Она характерным движением подняла брови и поглядела куда-то в пространство, словно хотела оторваться от материального мира; гримаса сделала более резкими черты ее лица. Все это Ясю было знакомо, все это появлялось в те минуты, когда она начинала говорить о муже, которому с ним изменяла. Он почувствовал ревность. Он знал, что в такие мгновения, когда она далека от чувственного голода, все лучшее, что в ней было, «неподвластное телу», высказывалось в защиту обманутого мужа. Она прощала ему даже то, что по его милости ее зовут Флорой Гольдман. Она понимала обездоленность Гольдмана, он был ничтожным актеришкой, игравшим выходные роли и обреченным играть эти роли до конца жизни, человеком, которым все помыкают в их маленьком, тесном мирке, даже не помыкают, а попросту не замечают, не считаются с ним. В такие минуты Флора обнаруживала величие в слабости, величие в ничтожестве, величие этого чужого человека, который не переставал быть ей чужим, хотя был ее мужем. В такие минуты, говоря о муже, Флора давала оценку не только себе, но и Ясю. Ревность Яся была тем сильнее, что в душе он и сам восхищался Гольдманом, завидовал ему, ибо тот умел ничего не хотеть.
Однажды вечером она, как обычно, спросила его — трудно было понять, в шутку или всерьез, — что он думает об измене.
— Все говорят, что ты интеллигент, хотя и добавляют, что до твоего отца тебе далеко. Скажи мне, как ты думаешь, измена — это что-то серьезное?
— Какая измена? — спросил он.
Она не помнила себя от гнева.
— Все люди… — начал он.
— Что значит все? Кто это все?.. — Она не хотела больше слушать его. — Кстати, — заговорила она снова, немного погодя, — как они красиво это называют. Откуда только они берут такие красивые слова? Наверно, долго искали. Изменяешь не столько другому человеку, сколько себе, прежде всего себе. (А ты кому изменяешь?
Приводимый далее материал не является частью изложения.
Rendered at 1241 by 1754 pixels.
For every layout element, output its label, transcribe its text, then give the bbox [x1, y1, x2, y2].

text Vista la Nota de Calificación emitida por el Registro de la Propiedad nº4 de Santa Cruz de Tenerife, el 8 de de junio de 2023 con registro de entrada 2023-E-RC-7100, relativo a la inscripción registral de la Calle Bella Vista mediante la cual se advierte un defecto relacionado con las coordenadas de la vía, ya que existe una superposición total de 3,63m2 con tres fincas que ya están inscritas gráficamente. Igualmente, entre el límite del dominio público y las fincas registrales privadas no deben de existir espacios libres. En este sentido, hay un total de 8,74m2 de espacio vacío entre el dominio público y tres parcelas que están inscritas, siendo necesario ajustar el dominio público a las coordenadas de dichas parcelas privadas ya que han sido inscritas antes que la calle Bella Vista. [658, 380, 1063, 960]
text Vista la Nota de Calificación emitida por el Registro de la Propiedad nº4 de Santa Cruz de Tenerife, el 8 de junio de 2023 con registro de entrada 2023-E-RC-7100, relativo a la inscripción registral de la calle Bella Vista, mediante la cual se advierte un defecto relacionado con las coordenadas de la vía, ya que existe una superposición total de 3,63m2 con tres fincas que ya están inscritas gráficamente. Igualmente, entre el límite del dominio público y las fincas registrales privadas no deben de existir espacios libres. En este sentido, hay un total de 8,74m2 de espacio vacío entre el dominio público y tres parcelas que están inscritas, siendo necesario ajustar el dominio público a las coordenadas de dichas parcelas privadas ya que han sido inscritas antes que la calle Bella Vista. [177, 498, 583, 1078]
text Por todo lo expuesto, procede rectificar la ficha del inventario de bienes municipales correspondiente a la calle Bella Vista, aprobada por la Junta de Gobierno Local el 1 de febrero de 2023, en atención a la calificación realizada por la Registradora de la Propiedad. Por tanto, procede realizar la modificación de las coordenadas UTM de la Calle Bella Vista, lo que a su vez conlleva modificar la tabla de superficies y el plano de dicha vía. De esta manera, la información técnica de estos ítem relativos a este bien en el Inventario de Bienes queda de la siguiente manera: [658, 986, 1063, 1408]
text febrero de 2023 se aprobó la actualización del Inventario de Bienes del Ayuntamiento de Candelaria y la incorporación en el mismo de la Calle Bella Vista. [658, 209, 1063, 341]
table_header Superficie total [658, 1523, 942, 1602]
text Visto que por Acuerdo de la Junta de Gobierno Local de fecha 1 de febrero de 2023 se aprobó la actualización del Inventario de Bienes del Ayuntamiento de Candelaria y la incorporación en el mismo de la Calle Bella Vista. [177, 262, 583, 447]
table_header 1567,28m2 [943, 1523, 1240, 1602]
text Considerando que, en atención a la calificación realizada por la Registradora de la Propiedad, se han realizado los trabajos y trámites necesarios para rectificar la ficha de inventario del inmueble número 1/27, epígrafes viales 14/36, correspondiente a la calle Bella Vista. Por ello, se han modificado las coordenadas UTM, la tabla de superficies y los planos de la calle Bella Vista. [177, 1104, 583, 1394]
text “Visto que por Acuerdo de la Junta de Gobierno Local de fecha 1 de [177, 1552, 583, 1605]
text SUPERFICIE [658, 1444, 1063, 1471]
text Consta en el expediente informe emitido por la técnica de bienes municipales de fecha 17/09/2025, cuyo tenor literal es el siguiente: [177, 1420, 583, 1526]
Может быть, подать тебе телефонную книгу?)
— Это ты о Памеле?.. — спросил он.
Она перебила его:
— О Памеле он сказал мне сразу…
«Значит, с первой минуты, — подумал он, — мы любили друг друга с его ведома? Так вот откуда берется постоянный панический страх в ее глазах, странности, которых я никак не мог понять?»
Она взяла его руку.
— У тебя красивая рука, — сказала она, — у тебя красивая форма головы, красивые глаза, у тебя все свое, родное! Ты весь тех же цветов, что и я. Такой же точно славянский тип.
Она так смотрела на него, словно хотела запечатлеть в памяти его черты. Он вспомнил, что вчера она так же всматривалась в него, даже зажгла свет; положила его голову себе на грудь, была как-то по-особенному ласкова.
— Ты не представляешь себе, какой покой затаен в родных цветах. Чужой цвет — это враг, это чужой, жестокий бог. Послушай, теперь я должна решиться, должна… — закончила она с отчаянием в голосе.
Несмотря на это, она продолжала смотреть на него с удивительной мягкостью в глазах. Ему хотелось спросить, почему все не может оставаться по-старому, но боялся, что такой вопрос вызовет ее гнев. Впрочем, он знал, почему все не может быть как прежде, слова Флоры были совершенно ясны, ее поведение все объясняло. Но некоторое время спустя он вдруг перестал понимать, о чем вообще идет речь и чего она на самом деле хочет. Ему показалось, будто он видит дорогу между деревьями, и хотя он был уверен, будто хорошо ее знает, приглядевшись, убедился, что, быть может, когда-то ее и знал, но дорога, на которой он оказался теперь, совсем другая, вовсе не та.